Reproduce the section of the article on ruining user experience word for word, starting with "Sometimes, advice on" and going on through "webmasters often make.".

* [Exercise passage]:
************
Sometimes, advice on how not to do turns out to be the most practical, because simple guides and recommendations always leave room for wrong decisions. That’s why we decided to share some examples of bad user experience with you.
20 Great Examples of How You Can Ruin User Experience
So, let’s not keep you waiting: here they are — the most stupid mistakes in creating UX, which even experienced webmasters often make.
#1 — Autoplay of audio/video
Needless to say, one of the most annoying things that can overtake website users is the instantaneous audio playback when opening a web page. In short, instead of forcing your website visitors to turn down the volume in a hurry, just provide a default mute with an option to turn it off.
#2 — Misuse of breaking news
Is COVID-19 making you feel bad? Our furniture will fix that. Our sushi delivery will fix that. Our phones will fix it. Similar, perhaps less literal, phrases can be found on almost every website whose administrators decided to add a little relevance to its textual content. Please don’t do that. You shouldn’t drag any world problems to your business niche if it’s not connected with them.
#3 — Unstructured web forms
The forms below are quite simple. They may not confuse anyone (although such cases also happen), but the “aftertaste” after visiting websites with such forms won’t be pleasant. Spend a few extra minutes to personalize your forms.
#4 — Long dropdowns
Have you ever tried to get to the needed item in a dropdown menu when it has to be scrolled? Believe us, this is not an easy task, especially for mobile users. Do not complicate their lives, this is not an easy thing, alas.
#5 — Violation of the three-click rule
Have you checked how many clicks a user needs to make on your website to complete the desired action? If for basic tasks this number exceeds three, something in your UX is definitely not right.
#6 — Сhecklists with a large number of options
Did you know that checklists were originally created so that the user could give a binary yes or no answer? This is not entirely true, there may be more options, but you definitely shouldn’t abuse them.
#7 — Plenty of tooltips
Have you ever had tooltips clutter up important parts of the interface? We are sure that each of us has faced a similar situation. Indeed, if your interface requires such detailed explanations, perhaps it’s a bad interface and needs to be made more intuitive?
#8 — Low discoverability
Are you sure that your users won’t have to look for a needle in a haystack? We are talking about features that should be visible to the naked eye. Decide on the priority functionality and only then complete the less important interface elements.
#9 — Annoying color scheme
If color were so unimportant, there would be no Pantone Color Institute. In fact, people pay a lot of attention to color, and this rule applies to website color scheme as well. Therefore, instead of choosing something brighter, take an interest in what shades have the most beneficial effect on human perception.
#10 — Complex password requirements
Do you share secret Pentagon data on your website? Or maybe post conspiracy theories? If this is not so, why allow only people with outstanding memory to access its resources? Apparently, only they will be able to access their accounts on your website due to the high password requirements.
************
* [Listed records]:
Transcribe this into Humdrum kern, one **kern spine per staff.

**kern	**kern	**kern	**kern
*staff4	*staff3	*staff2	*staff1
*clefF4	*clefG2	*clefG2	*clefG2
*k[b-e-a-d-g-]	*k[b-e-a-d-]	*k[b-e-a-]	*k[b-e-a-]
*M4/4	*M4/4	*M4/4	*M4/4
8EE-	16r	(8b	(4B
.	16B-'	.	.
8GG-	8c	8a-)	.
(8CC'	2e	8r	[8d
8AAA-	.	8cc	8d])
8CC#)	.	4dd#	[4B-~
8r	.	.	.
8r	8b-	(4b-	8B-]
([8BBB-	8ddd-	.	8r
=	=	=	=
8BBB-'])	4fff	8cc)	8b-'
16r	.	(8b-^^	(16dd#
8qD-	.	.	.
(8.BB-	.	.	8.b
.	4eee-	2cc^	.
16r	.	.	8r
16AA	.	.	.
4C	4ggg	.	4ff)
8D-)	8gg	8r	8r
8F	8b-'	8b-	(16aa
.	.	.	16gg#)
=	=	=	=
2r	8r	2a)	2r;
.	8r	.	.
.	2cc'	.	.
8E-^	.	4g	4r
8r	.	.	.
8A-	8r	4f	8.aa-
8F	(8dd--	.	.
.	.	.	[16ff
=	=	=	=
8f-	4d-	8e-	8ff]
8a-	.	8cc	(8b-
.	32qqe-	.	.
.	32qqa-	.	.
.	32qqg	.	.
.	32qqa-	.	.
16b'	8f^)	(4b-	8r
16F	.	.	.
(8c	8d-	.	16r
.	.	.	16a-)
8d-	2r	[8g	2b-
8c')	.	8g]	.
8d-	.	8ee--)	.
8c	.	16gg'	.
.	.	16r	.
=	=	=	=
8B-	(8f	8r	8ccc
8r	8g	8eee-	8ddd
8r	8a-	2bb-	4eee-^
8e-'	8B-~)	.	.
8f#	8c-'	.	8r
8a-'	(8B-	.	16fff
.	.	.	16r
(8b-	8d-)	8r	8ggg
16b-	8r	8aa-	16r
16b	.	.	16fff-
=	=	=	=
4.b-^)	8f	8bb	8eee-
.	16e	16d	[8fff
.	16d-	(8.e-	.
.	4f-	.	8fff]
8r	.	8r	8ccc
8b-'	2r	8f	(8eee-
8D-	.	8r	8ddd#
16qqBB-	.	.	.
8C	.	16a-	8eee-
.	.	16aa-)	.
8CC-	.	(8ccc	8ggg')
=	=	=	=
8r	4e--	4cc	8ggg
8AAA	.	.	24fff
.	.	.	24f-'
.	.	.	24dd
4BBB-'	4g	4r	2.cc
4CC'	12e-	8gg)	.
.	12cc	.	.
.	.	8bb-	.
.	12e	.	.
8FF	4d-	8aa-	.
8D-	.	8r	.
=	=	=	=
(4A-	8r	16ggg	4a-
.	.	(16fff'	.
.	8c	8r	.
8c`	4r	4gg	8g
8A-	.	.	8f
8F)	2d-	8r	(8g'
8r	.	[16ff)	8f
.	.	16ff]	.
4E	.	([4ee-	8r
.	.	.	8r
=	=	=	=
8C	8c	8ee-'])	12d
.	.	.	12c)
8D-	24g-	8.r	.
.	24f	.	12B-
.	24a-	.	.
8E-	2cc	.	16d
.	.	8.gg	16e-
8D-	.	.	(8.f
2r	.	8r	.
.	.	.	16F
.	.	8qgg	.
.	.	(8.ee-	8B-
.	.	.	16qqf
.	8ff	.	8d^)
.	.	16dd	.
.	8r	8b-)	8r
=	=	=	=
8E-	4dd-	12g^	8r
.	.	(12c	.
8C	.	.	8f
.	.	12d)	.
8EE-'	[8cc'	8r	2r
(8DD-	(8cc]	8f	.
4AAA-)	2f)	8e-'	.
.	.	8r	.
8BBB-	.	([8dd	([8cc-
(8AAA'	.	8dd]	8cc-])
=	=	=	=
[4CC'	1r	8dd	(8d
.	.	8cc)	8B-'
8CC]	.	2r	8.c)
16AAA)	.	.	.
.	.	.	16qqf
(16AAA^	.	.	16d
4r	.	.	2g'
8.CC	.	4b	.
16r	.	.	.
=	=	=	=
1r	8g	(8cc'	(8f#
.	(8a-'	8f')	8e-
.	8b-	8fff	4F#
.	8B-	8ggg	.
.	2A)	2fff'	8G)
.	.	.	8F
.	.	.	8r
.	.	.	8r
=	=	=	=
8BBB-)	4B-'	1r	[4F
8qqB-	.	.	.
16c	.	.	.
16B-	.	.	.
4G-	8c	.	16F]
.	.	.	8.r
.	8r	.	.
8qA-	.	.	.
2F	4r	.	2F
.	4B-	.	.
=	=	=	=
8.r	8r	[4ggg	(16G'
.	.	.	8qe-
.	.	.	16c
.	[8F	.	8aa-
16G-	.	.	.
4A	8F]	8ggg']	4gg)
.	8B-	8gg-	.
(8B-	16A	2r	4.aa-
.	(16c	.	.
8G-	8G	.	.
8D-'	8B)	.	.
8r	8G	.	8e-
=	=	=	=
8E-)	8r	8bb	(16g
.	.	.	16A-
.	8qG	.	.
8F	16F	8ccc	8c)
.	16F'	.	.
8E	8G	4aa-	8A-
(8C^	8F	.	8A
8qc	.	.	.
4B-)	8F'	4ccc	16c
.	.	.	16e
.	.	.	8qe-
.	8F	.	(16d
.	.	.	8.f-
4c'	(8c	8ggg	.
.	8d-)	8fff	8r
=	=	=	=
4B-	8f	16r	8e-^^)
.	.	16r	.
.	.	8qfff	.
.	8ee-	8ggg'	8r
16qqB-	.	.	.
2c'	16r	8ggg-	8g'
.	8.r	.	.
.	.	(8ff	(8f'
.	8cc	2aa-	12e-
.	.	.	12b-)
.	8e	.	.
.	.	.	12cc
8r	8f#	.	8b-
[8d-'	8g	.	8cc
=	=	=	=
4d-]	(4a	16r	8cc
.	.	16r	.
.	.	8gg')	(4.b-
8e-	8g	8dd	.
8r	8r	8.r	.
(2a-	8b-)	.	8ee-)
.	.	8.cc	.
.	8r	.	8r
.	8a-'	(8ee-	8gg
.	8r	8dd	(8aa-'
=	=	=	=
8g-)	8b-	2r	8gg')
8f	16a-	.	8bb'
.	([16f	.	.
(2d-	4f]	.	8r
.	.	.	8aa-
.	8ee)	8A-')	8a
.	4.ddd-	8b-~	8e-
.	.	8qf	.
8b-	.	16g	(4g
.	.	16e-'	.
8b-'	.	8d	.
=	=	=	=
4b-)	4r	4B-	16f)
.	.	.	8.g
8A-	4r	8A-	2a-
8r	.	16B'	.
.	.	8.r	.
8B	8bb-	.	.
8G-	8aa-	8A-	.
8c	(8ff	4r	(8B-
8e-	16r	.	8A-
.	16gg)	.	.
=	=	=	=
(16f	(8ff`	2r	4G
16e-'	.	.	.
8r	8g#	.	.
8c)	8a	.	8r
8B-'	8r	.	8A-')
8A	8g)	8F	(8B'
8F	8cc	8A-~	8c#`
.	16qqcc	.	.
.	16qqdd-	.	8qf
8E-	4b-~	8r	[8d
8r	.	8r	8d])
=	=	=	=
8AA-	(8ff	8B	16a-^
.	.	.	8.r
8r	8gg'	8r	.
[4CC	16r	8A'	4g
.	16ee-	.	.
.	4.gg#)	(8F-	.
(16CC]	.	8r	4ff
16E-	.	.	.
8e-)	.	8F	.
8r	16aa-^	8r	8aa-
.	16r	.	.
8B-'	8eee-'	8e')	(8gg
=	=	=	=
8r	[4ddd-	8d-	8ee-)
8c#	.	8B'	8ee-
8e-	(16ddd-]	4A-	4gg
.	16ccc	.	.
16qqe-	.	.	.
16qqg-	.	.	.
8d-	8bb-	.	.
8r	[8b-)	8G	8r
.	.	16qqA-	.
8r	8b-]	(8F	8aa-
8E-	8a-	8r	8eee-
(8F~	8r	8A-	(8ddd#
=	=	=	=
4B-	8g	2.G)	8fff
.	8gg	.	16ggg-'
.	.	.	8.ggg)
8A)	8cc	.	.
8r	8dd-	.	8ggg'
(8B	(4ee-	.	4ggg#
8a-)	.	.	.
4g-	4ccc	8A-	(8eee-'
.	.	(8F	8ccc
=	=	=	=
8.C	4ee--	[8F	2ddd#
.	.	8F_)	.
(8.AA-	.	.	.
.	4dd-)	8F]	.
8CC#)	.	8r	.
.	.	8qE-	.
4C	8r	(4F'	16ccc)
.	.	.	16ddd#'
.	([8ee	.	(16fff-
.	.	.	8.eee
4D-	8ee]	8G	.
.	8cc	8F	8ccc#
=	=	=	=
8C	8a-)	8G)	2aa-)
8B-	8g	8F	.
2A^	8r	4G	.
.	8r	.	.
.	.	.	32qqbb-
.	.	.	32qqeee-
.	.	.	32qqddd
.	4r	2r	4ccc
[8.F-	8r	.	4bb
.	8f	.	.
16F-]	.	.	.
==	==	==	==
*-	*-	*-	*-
************
* [Exercise answer]:
Sometimes, advice on how not to do turns out to be the most practical, because simple guides and recommendations always leave room for wrong decisions. That’s why we decided to share some examples of bad user experience with you.
20 Great Examples of How You Can Ruin User Experience
So, let’s not keep you waiting: here they are — the most stupid mistakes in creating UX, which even experienced webmasters often make.